There are 1,200 Muslims in Cela, living side by side with 500 Serbs, their houses indistinguishable save for those white sheets. The Muslims have been selling their plums to the Serbs to make slivovica, protected by their two village imams - Adil and Itsak - and by the Serb policemen in the patrol car, of whom they speak with careful respect.
It was the Serbs, after all, who wanted us to visit Cela. Call by and look at a model example of Muslim-Serb cohabitation, they had told us.
Adil and Itsak were only too happy to oblige. Both wore identical black berets - imams have regularly done so since Tito banned the fez in 1945 - but it was Adil, born and working in Cela for 20 years, who did most of the talking.
Of all places, we met in the local bar while the equally local Serbian cops lounged on the benches outside. Readers must decide what runs between the lines of Adil's account, but this is what he told us, using the term 'Orthodox' when he meant Serb:
'As far as our community life with the Orthodox goes, our experience has been very good. The first day of the fighting near here, my neigbour, an Orthodox, came to me and said 'My home is your home - if you feel frightened, come to us and we will protect you.'
'Yes, there were some cases when men came and shouted at the Muslim villagers. In one case it was a group of drunken soldiers, seven or eight days ago. They set fire to the mosque. And they killed one elderly man. While some villagers tried to put out the fire in the mosque, others called the police and they came very quickly. They helped us pull the body of the old man out of the well which he'd been thrown down. I was told later that the same policemen arrested the drunken soldiers.'
Here Adil glances gratefully out of the window of the bar to where the blue-uniformed cops are guzzling beer outside.

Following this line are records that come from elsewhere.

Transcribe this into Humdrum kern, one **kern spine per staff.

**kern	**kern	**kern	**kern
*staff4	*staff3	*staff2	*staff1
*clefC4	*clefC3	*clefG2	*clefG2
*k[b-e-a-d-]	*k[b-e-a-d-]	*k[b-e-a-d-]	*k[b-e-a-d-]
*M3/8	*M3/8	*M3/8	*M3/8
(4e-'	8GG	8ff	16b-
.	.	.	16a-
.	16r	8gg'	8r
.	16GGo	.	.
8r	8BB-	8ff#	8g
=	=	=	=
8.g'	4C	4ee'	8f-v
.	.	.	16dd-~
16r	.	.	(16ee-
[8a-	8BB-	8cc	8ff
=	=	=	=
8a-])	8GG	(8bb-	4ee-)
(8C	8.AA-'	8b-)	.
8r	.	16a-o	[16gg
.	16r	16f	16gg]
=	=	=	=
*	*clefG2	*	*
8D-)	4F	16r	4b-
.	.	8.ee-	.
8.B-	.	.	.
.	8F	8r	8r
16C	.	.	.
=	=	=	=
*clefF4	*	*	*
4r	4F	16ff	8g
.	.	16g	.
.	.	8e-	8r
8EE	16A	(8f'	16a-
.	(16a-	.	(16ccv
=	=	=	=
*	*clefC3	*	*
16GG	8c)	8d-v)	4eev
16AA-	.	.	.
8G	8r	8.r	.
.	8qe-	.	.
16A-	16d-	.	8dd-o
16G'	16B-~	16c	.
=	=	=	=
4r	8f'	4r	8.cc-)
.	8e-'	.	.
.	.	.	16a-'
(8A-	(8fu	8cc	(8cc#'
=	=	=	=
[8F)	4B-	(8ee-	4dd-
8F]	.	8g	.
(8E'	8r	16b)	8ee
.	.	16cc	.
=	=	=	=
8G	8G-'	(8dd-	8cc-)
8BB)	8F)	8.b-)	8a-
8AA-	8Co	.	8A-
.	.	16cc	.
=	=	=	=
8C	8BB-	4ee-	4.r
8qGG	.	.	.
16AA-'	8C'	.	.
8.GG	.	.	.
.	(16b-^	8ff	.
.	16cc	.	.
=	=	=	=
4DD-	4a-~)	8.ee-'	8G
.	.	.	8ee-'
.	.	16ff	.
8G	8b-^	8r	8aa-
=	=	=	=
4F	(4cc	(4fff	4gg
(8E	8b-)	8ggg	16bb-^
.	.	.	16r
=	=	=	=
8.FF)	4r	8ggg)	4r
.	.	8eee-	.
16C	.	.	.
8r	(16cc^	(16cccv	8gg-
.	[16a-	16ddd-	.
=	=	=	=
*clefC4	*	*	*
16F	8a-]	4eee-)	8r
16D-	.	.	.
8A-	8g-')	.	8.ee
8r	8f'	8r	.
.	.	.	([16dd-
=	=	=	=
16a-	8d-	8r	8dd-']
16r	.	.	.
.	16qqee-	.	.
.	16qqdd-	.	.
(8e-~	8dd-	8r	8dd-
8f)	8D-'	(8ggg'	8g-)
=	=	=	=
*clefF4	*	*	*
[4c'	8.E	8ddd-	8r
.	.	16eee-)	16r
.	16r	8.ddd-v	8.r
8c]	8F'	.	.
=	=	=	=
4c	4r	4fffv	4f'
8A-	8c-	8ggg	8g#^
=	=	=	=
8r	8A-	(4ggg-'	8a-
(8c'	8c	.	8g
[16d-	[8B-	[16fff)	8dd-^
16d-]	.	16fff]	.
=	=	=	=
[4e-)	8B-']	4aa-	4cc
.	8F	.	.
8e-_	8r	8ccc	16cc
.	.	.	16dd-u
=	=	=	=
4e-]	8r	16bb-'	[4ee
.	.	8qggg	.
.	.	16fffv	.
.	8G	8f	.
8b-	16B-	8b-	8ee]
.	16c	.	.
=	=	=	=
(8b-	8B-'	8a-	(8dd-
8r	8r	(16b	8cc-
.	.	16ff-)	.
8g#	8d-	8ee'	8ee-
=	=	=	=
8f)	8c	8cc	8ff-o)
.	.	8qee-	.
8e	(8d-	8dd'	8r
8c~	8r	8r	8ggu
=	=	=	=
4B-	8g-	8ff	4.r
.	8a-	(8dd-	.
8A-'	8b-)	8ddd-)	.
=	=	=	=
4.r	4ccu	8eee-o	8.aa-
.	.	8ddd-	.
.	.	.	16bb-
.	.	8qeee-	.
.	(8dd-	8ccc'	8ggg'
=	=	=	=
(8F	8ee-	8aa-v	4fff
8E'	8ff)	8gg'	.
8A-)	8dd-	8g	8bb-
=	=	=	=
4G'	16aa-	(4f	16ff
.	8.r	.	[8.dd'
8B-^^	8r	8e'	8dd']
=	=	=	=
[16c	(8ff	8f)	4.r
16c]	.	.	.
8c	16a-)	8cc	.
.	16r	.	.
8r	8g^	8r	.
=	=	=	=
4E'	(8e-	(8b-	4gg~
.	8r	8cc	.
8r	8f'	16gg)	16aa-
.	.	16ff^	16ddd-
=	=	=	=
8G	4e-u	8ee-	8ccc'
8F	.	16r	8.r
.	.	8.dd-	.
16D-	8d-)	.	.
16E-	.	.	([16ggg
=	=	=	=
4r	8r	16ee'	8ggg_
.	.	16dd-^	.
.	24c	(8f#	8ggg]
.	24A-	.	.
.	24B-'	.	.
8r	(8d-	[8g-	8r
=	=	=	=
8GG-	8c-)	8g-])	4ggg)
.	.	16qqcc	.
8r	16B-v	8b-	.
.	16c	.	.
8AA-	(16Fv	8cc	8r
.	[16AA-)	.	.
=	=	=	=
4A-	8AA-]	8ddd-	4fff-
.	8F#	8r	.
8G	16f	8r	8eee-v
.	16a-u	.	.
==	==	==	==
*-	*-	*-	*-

'We have struck a deal. We promised the authorities we would not fight them and they agreed to leave us alone. Until now, they have kept their word and the situation is more or less normal. Everyone was told to give up any weapons they had and to display white flags to show they had no guns. A few days after we put the white flags up, there was a military search. There were no incidents - none - except that one of the inhabitants had a lamb stolen.'
Shortly after the military search, the army returned and arrested 15 young Muslims from Cela. They later brought 14 of them back. 'We don't know what happened to the 15th man,' Adil said quietly. 'I'm sure he is being well treated. He'll be OK. But no one knows what happened to him. Yes, things are all right. There's a curfew from 10 at night till five in the morning but this is normal for everyone these days. And we're not allowed to have too many people in a group because of 'uncontrolled elements' - two or three is all right, although everyone comes to Friday prayers at the mosque. The police even put a guard outside to protect us.'
Such consideration. Was that really why the policeman stood outside the mosque? To protect his precious Muslim charges? Or was he there to listen to the sermon? And why were the white flags still flying, sheets and bed linen and towels tied to the gables and drainpipes and front doors of the Muslim houses? Adil laughed nervously.
'We don't know whether we should take them down or not so we just left them there. It seemed the right thing to do. They don't bother us. It doesn't mean surrender. It is a sign of our loyalty.'
Then these must be the only white flags in the Balkans to signify trust rather than humiliation. But the imams are not to be dissuaded. Itsak remembers that another villager was taken away - he is in the filthy Manjaca prison camp near Banja Luka - and of course many villagers are frightened to go into Prijedor on their own. Then he suddenly says: 'Will you come and look at our lovely mosque and the damage from the fire? This would help us. Please ask the police what happened to the 15th man. This would help. And tell the Red Cross about us. Remember us.'
We walked up a beautiful, shaded lane to the mosque, past tidy homes with families picnicking at tables on the grass, trees dripping with fruit, cosy hay stacks in the back yards. We called 'Salam Aleikum' to the families and they shouted back 'Aleikum salam' and waved.
Several windows in the mosque had been broken and the inside wall to the left of the pulpit blackened by fire. As we walked back to the car, Adil suddenly glowed with pride.
'You know, this is a model village. Things are good up till now.' A lamb stolen, an old man slaughtered and thrown down a well, a young man disappeared, another in prison camp, an attempt to burn down the mosque. And Adil calls it a model village. Those sheets and towels, a cancerous white in the afternoon sun, are not there to protect the Muslims. They are there to identify them.
This is how 'ethnic cleansing' always begins. White flags to show which homes are owned by Muslims. A little intimidation to remind the Muslims who is master. Then deals done with friendly policemen. Like the initial, frightened deals done in the ghettoes of eastern Europe 50 years ago.
As we are leaving, a family runs after us down the road with a plastic bag full of bright blue plums, squashy and rich in our mouths and on the tongues of the policemen who also accept this touching gift. For they, too, understand that the fruit in Cela is ripe for plucking. What can we do but follow Imam Adil's advice? Remember Cela.